Setelah masa kedaruratan, pemerintah kemudian menyiapkan hunian bagi para pengungsi, baik berupa hunian sementara (huntara) maupun hunian tetap (huntap).

"Berikutnya, bagaimana yang di pengungsian ini disiapakan hunian sementara, atau kemudian langsung hunian tetap,” ujar Saifullah saat meninjau hunian sementara bersama Ketua Satgas PRR Pascabencana Sumatera Tito Karnavian di kabupaten Pidie Jaya, Provinsi aceh, Jumat (6/3/2026).

Menurutnya, karena skala bencana cukup besar dan mencakup beberapa provinsi, penanganan tidak hanya dilakukan oleh satu lembaga saja.

“Biasanya yang menangani cukup BNPB. Namun karena skalanya luas dan besar, Presiden melalui Pak Mendagri selaku Ketua Satgas menugaskan banyak instansi untuk terlibat,” ujarnya.

Beberapa kementerian dan lembaga, termasuk BUMN dan Kementerian PU, turut dilibatkan untuk membantu pembangunan hunian sementara dan hunian tetap bagi masyarakat terdampak.

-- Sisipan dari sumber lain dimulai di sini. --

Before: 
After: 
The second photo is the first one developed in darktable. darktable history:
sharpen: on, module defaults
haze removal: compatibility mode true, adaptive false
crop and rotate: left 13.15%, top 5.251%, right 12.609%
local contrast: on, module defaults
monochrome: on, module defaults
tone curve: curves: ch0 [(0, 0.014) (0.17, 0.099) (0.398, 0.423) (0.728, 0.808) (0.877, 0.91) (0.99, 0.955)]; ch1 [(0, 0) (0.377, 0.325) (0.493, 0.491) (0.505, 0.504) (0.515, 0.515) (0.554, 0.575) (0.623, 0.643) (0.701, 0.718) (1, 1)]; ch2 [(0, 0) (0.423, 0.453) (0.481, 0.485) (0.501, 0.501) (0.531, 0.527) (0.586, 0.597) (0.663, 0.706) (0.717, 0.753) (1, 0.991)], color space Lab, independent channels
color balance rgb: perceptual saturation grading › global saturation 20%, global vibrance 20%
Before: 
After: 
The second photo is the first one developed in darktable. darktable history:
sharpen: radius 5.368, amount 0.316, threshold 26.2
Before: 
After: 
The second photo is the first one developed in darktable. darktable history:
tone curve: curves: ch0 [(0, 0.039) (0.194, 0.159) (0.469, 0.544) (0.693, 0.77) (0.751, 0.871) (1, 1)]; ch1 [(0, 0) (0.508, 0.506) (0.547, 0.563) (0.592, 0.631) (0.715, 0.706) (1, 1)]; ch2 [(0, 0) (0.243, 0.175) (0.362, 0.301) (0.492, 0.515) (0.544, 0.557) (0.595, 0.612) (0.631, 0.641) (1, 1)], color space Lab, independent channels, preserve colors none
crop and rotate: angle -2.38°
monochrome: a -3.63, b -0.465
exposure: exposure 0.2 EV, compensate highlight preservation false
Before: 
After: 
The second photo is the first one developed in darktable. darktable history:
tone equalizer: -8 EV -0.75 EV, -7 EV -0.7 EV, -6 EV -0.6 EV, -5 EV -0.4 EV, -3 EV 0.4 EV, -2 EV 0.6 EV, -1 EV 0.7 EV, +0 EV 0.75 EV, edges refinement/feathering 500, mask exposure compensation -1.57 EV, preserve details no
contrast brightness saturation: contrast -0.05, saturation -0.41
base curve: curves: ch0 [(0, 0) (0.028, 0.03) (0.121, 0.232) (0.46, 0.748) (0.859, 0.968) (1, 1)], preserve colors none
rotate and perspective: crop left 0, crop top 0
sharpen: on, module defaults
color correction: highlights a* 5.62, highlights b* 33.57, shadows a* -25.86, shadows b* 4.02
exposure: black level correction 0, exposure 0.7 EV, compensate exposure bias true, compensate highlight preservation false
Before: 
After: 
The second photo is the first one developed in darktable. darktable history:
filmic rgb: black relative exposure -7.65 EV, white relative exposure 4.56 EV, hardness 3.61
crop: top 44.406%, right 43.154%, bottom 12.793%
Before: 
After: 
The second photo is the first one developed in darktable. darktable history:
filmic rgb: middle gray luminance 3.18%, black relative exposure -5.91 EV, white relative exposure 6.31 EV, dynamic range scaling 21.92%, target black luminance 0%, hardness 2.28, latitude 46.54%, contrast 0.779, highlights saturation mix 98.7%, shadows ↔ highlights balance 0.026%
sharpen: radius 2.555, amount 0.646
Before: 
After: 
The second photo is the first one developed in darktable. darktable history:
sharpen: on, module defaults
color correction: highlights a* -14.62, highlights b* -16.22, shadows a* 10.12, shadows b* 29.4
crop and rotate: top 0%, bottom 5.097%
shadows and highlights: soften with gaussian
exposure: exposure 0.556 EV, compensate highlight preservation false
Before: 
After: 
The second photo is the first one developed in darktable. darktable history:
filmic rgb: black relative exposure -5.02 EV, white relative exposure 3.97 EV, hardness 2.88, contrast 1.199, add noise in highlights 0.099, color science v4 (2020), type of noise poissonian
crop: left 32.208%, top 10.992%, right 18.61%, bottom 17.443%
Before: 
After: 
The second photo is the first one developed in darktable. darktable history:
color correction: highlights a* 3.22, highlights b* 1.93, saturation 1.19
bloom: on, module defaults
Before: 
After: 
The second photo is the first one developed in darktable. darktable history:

Ia menambahkan dalam pelaksanaannya kemungkinan terdapat perbedaan standar fasilitas karena pemerintah berupaya memberikan tempat tinggal yang layak secepat mungkin kepada para pengungsi.

“Daripada masyarakat terlalu lama berada di tenda pengungsian, lebih baik segera dipindahkan ke hunian sementara. Jika ada kekurangan di huntara nanti bisa diperbaiki atau disesuaikan,” katanya.

Selain penyediaan hunian, pemerintah juga menyiapkan bantuan bagi keluarga yang menempati hunian sementara maupun hunian tetap. Bantuan tersebut berupa isian rumah tangga sebesar Rp3 juta untuk setiap keluarga dengan asumsi sebagian besar peralatan rumah tangga milik korban hilang atau rusak akibat bencana.

Pemerintah juga memberikan bantuan stimulan ekonomi sebesar Rp5 juta per keluarga untuk membantu masyarakat memulai kembali kehidupan setelah bencana.

Selain itu, selama masa tinggal di hunian sementara, pemerintah memberikan bantuan jaminan hidup (jadup) untuk pembelian lauk pauk sebesar Rp15 ribu per orang per hari selama tiga bulan.

“Jadi setiap orang menerima Rp450 ribu per bulan untuk kebutuhan lauk pauk dan diberikan selama tiga bulan,” ujarnya.

Ia menegaskan salah satu faktor paling penting dalam penanganan bencana adalah ketepatan data korban terdampak. Karena itu, pemerintah daerah diminta segera melakukan pendataan secara detail bekerja sama dengan Badan Nasional Penanggulangan Bencana (BNPB).

“Yang paling mengetahui kondisi masyarakat sampai ke kampung-kampung adalah bupati dan wali kota, sehingga pendataan harus dilakukan oleh pemerintah daerah,” ujarnya.

Selain Tito dan Saifullah, turut hadir meninjau huntara Wakil Gubernur Aceh Fadlullah, Bupati Pidie Jaya Sibral Malasyi, dan Direktur Jenderal Bina Administrasi Kewilayahan Kemendagri Safrizal ZA.